SourceKit get 2D character indices (instead of byte indices)

taylorswift · July 23, 2018, 9:29pm

How can I get 2D (line, column) character indices from the SourceKit syntaxmap? The fields key.offset and key.length only give a linear byte range which obviously causes problems when unicode comes into play.

tkremenek · August 17, 2018, 1:05am

CC @akyrtzi @Nathan_Hawes @Xi_Ge @blangmuir

akyrtzi · August 17, 2018, 2:13am

The offset is a byte offset into a UTF8 string, you need to take that into account when using string processing facilities if you want to convert it to UTF16 or UTF8 character index.
I'm not sure what you mean by "obviously causes problems", it's not like the byte offset may point into an arbitrary offset inside the string, it's guaranteed to point at the beginning of a UTF8 character.

taylorswift · August 17, 2018, 2:36am

the problem is in getting a mapping from the byte offsets to character offsets. Ideally, the highlighter shouldn’t care about the contents of the text buffer, it should just pass it opaquely to SourceKit and get character-indexed tokens in return, since otherwise we’d have to use ICU and find the character boundaries within the highlighter, and then search them to map the byte offsets. I’m already doing basic text buffer preprocessing to catch newlines so the 1D indices can be converted to 2D, but the lag time is about at the upper limit of what you would notice while typing (it’s currently only really usable for swift files <1000 LOC, though that’s more Atom & javascript’s fault). Redoing grapheme breaking (which I assume, SourceKit is already doing internally) would probably increase the lag to unacceptable levels. Could SourceKit expose the character indices directly?
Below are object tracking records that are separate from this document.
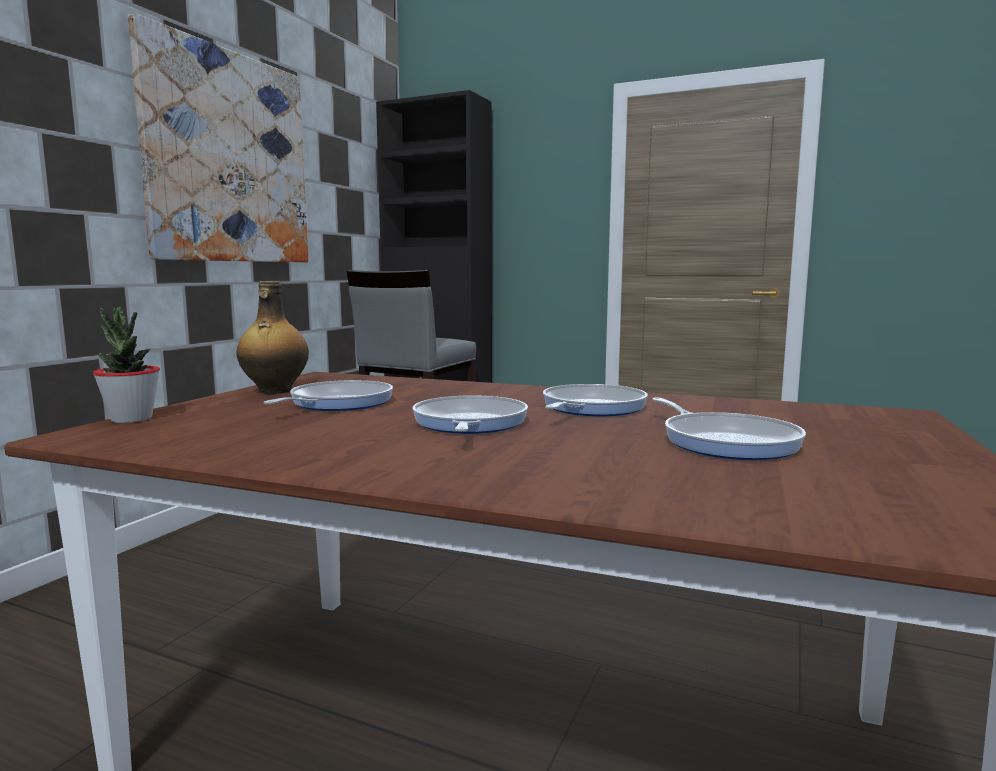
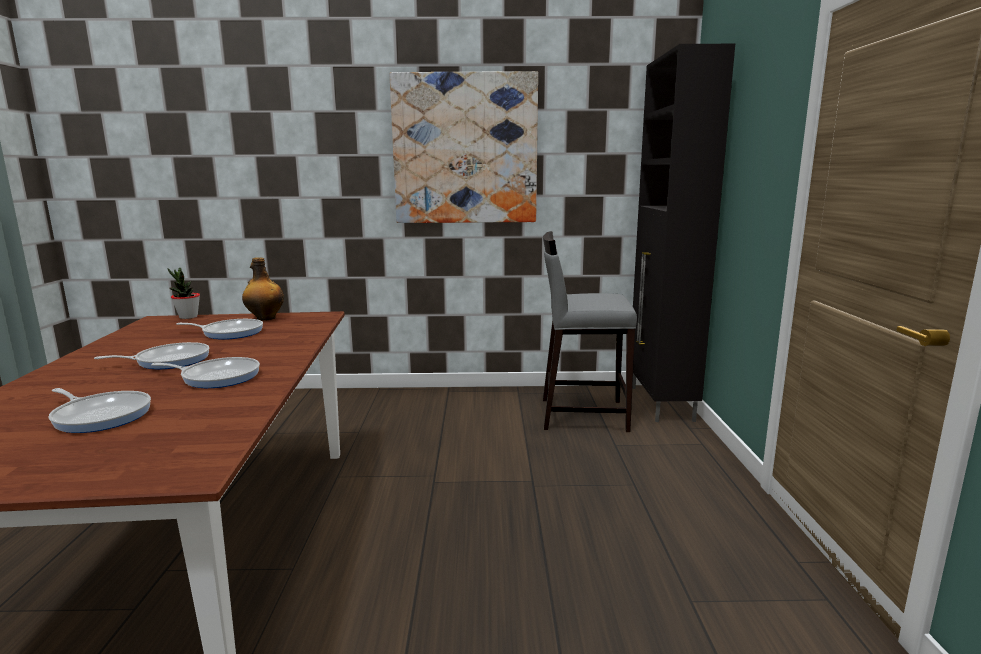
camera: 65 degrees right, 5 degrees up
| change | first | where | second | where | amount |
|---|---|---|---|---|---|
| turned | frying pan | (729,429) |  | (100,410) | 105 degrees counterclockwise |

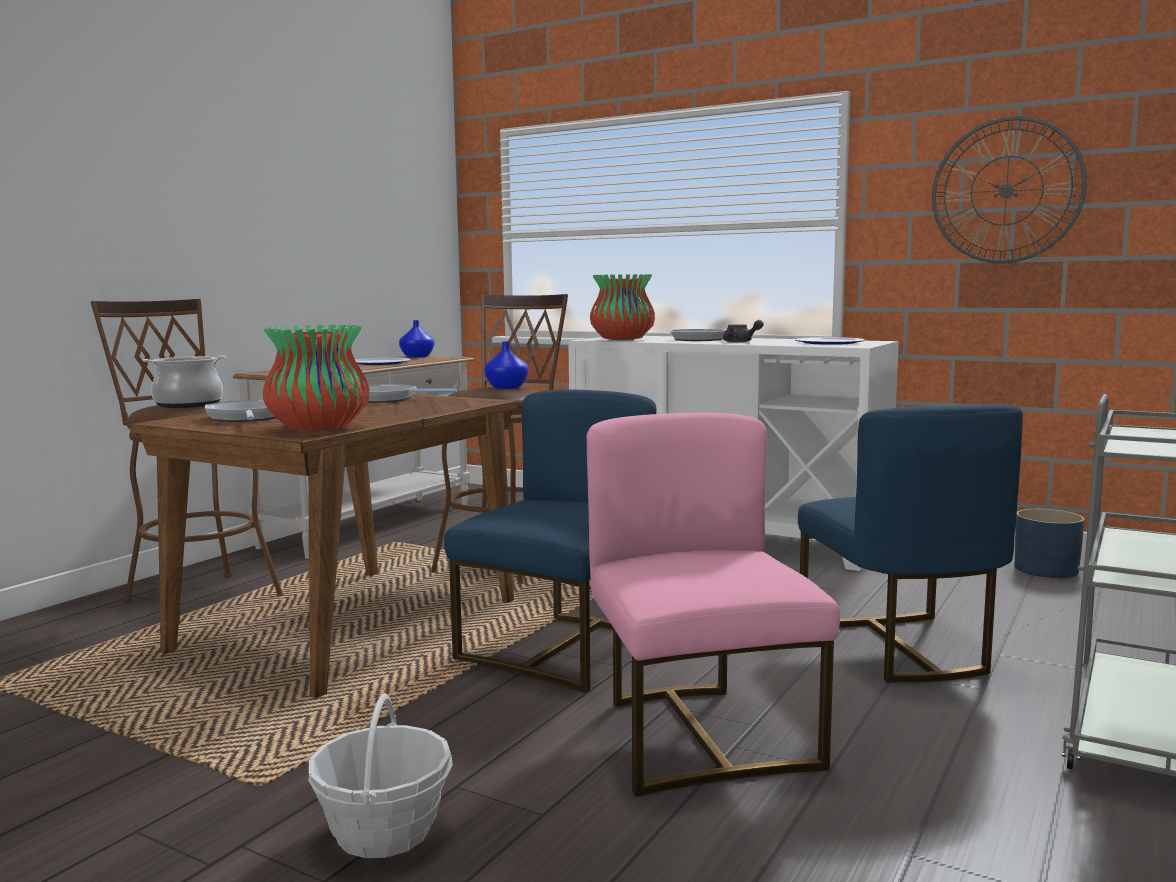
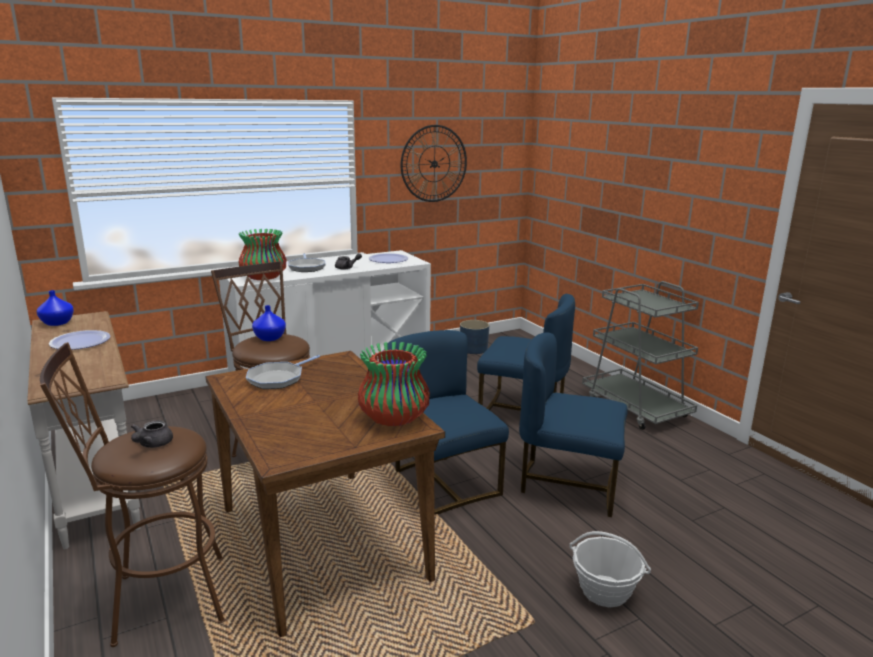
camera: 60 degrees left, 10 degrees up
| change | first | where | second | where | amount |
|---|---|---|---|---|---|
| removed | frying pan | (240,410) |  |  |  |
| replaced | cooking pot | (184,382) | teapot/grey | (152,434) |  |
| recoloured | chair/pink | (713,605) | chair/blue | (573,425) |  |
Here’s some data on the latency: Using Github's Atom as a Swift IDE for Linux and Mac - #49 by taylorswift

Javascript is mostly to blame but we really don’t have many milliseconds to spare as a result.

akyrtzi · August 17, 2018, 2:47am

This is not how it works, the swift compiler internally accepts a UTF8 string for the source buffer and then only deals with byte offsets. For example, even the (line:column) pairs you see in the diagnostics that the compiler emits are actually (line:"UTF8 byte offset from the start of the line") pairs. The notion of character indices doesn't exist internally.

taylorswift · August 17, 2018, 2:49am

hmm. that’s discouraging. I guess we have to do grapheme breaking in the highlighter then.